Q&A1956 絨毛膜下血腫、前期破水、16週死産 | 松林 秀彦 (生殖医療専門医)のブログ

松林 秀彦 (生殖医療専門医)のブログ

生殖医療に関する正しい知識を提供します。主に英語の論文をわかりやすく日本語で紹介します。

Q 絨毛膜下血腫による前期破水にて、第一子を16週目で死産してしまいました。

 

体外受精1回目

6週目心拍確認出来ず流産、掻爬手術。その後不妊治療の病院にて、不育症検査(一万円)結果特に問題なし。

体外受精2回目
経過は主に順調で、妊娠3カ月目の頭に少し塊のような出血が数回ありましたが毎回数時間で止まるので診察結果は特に問題なし。その後、妊娠13週目に38度の高熱とともに再度出血がありました。急いで夜間診察へ、その時には出血は止まっており赤ちゃんは元気なので特に問題ないとのこと。ただ赤ちゃんの横に黒い影が見えていて、これが血腫なのか、また別のものなのかはわからず様子をみることに。特に安静にするよう言われることもなくその後仕事などにも行っていました。それからまた出血することもなく16週0日に1カ月検診がありそこでも順調。しかし、検診のたった2日後に突然また出血をしてしまいました。急いで再び診察に行った時には出血少量がずっと止まっておらずでしたが赤ちゃんも順調で、腹痛もないとのことで、様子をみることに。この時子宮口の側に2センチの血腫がみつかりました。週数が浅いため入院も必要なく、仕事にも行って大丈夫と言われましたが、少量の出血が続いてので念のため自宅にて自主的に安静にしておりました。その翌日も出血が止まるどころか増え続け、怖くなり三度診察へ。出血を止める方法はなく自然に止まるのを待つしかないとのこと、赤ちゃんも元気なので安静にする必要もないです。とのことで一週間後に診察予定に。しかし、その翌日また出血が増え、出血が少しサラサラしたものにがわっていたため、また診察を依頼。内診で羊水反応が陽性にかわっていました。
週数が浅いこと、また、感染の危険も考え特に処理をすることもなく、翌日分娩のため入院死産へ。お産の直前も赤ちゃんはずっと元気でした。

 

ネットなどをみると大抵の人は入院して安静にしていたりしています。何故今回の私の場合は安静に必要がなかったのか、、、果たして病院の対応は正しかったのかが疑問に残っています。何がご存知でしたら教えていただけると幸いです。また、絨毛膜下血腫は次の妊娠にも繰り返してしまうのではないかととても心配です。

 

A 医師側から見た診察の状況が明らかではありませんので、患者さん側から見た上記の記載内容から判断するしかありません。片側からの視点のため、その判断が間違っている可能性があることにご注意ください。

 

通常、絨毛膜下血腫(SCH)だけでは即流死産になることはありません。しかし、ここに感染が合併すれば話は別です(感染性流産)。また、このような慢性的な出血が持続する場合に、慢性早剥羊水過少症候群(CAOS)であることがあります。

 

CAOSは下記の条件を満たすものであり、静脈叢の破綻によるものと考えられており慢性的な経過をたどります。 

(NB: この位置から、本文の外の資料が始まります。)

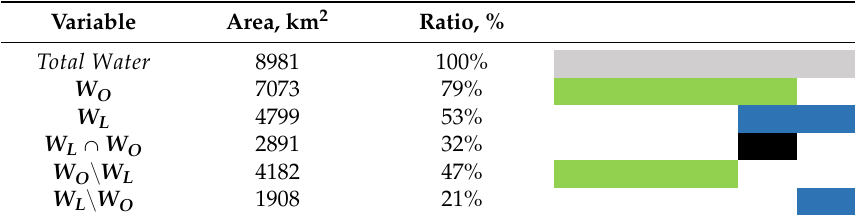
Table 2. Overlap between surface water detected using OSM and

①前置胎盤などの明らかな出血源なく医学的に無視できない量の性器出血が持続

②当初は羊水量が正常(AFI 5~25 cm)

③明らかな破水の証拠がないにも関わらず羊水過少を併発(AFI <5 cm)

 

CAOSでは破水はありませんから、この場合CAOSに前期破水が合併した可能性は否定できません。絨毛膜下血腫(SCH)は、妊娠中の出血の原因としてしばしば認められ、決して珍しいことではありませんが、絨毛膜下血腫が長期化し血腫が増大して慢性早剥となる場合をCAOSと呼ぶイメージです。しかし、すべての絨毛膜下血腫がCAOSへ移行するわけではなく、CAOSのリスク因子は不明です。

 

切迫流産の場合に、安静(入院)の効果は証明されていませんので、正直なところ「出血を止める方法はなく自然に止まるのを待つ」しかありません。SCHに感染が合併していた場合には感染対策(抗生剤)を行いますが、必ずしも食い止められる訳ではありません。また、CAOSには有効な治療法はありません。妊娠16週でしたら、経過を見る以外に方法はないと思います。

 

1回1回の妊娠は独立したものですので、絨毛膜下血腫を繰り返す可能性は低いと思います。何かしら感染の起因菌が同定できたのでしたら、その対策を行います。予防法としては、ラクトフローラやラクトフェリンによる子宮内および膣内細菌叢の改善、妊娠中の膣内NUGENTスコアによる膣内細菌の定期チェックをお勧めいたします。

 

下記の記事を参照してください。

2017.8.15「Q&A1550 慢性早剥羊水過少症候群(CAOS)とは

2017.6.11「Q&A1484 17週と20週で流産

2017.3.5「嬉しい報告:細菌性腟症管理

2016.12.6「Q&A1296 原因不明の切迫早産

2016.8.10「Q&A1178 破水で出産1回、流産2回

2016.6.27「嬉しい報告:ついに我が子を授かりました

2015.9.15「Q&A820 次こそは生きた我が子を産みたいです

2015.8.14「Q&A787 ☆早産2回、次回への対策は?

2013.7.26「☆膣炎と不妊症の意外な関係

 

なお、このQ&Aは、約3ヶ月前の質問にお答えしております。